Задания
1. Каким, согласно фрагменту документа, вынуждено становиться наше мышление?
2. Верните без изменений отрывок фрагмента документа от слов «1. Мы живем» до слов «фактом повседневной действительности.».
3. Переведите на английский язык следующее предложение из фрагмента документа: «Не меньшие изменения произошли за вторую половину XX в. в политэкономической и нравственной сферах».

Фрагмент документа
-=-=-=-=-
Мы
живем в быстро эволюционирующем мире. Каждому из нас приходится
принимать этот факт во внимание во все возрастающей степени на
протяжении жизни. На человека в течение жизни падают все большие
эволюционные нагрузки. Наше мышление вынужденно становиться все более
быстрым и лабильным, на протяжении жизни индивиду приходится
приспосабливаться к все новым реалиям с переменой профессии и привычек.
Картина мира, с которой человек входит в XXI в., резко отличается от
той, с которой он входил в XX в. Фрагменты новой картины мира разбросаны
вокруг нас. Соберем их воедино.
Автор: Cepгей Дaвыдoвич Xaйтyн, кандидат физико-математических наук, ведущий научный сотрудник Института истории естествознания и техники РАН.
Представления человека о мире быстро эволюционируют в ходе ускоряющейся социальной эволюции. Картина мира, с которой человек входит в XXI в., резко отличается от той, с которой он входил в XX в. Фрагменты новой картины мира разбросаны вокруг нас. Соберем их воедино.
1. Мы живем в эволюционирующем мире
Более того, мы живем в быстро эволюционирующем мире. Если во времена
Тацита и Плиния Младшего (I-II вв. н. э.) было нормой ругмя ругать
«любителей новизны». Если до недавнего времени можно было
довольствоваться разговорами о конфликте отцов и детей, то в наши дни
социальная эволюция становится фактом повседневной действительности.
Каждому из нас приходится принимать этот факт во внимание во все
возрастающей степени на протяжении жизни. На человека в течение жизни
падают все большие эволюционные нагрузки. Наше мышление вынужденно
становиться все более быстрым и лабильным, на протяжении жизни индивиду
приходится приспосабливаться к все новым реалиям с переменой профессии и
привычек.
Эволюция становится мерой вещей.
Еще вчера мы знать не знали о мобильных телефонах, персональных
компьютерах и Интернете — и это только малая часть технических новшеств,
преобразовавших всю нашу жизнь. Не меньшие изменения произошли за
вторую половину XX в. в политэкономической и нравственной сферах.
-=-=-=-=-
Исходные данные

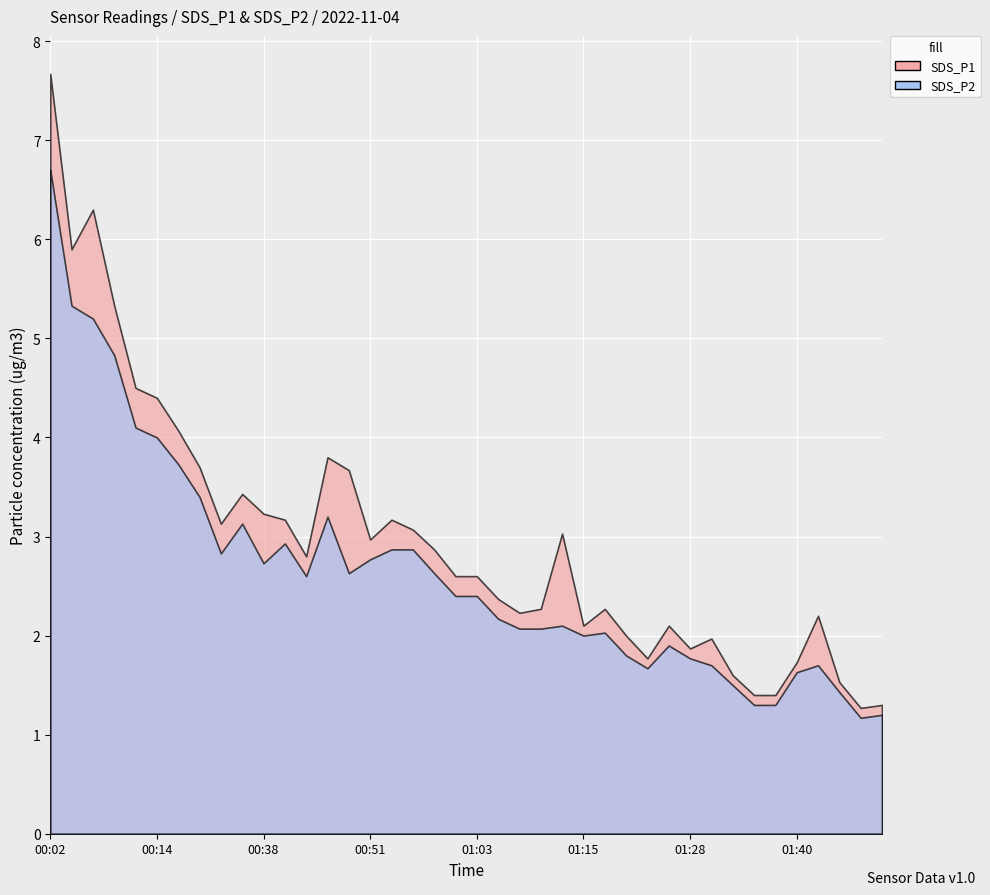

At which label does SDS_P1 first exceed 2?

00:02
-=-=-=-=-
Ответы к заданиям
1. Все более быстрым и лабильным.

2.
1. Мы живем в эволюционирующем мире
Более того, мы живем в быстро эволюционирующем мире. Если во времена
Тацита и Плиния Младшего (I-II вв. н. э.) было нормой ругмя ругать
«любителей новизны». Если до недавнего времени можно было
довольствоваться разговорами о конфликте отцов и детей, то в наши дни
социальная эволюция становится фактом повседневной действительности.

3. No less significant changes took place in the political-economic and moral spheres during the second half of the 20th century.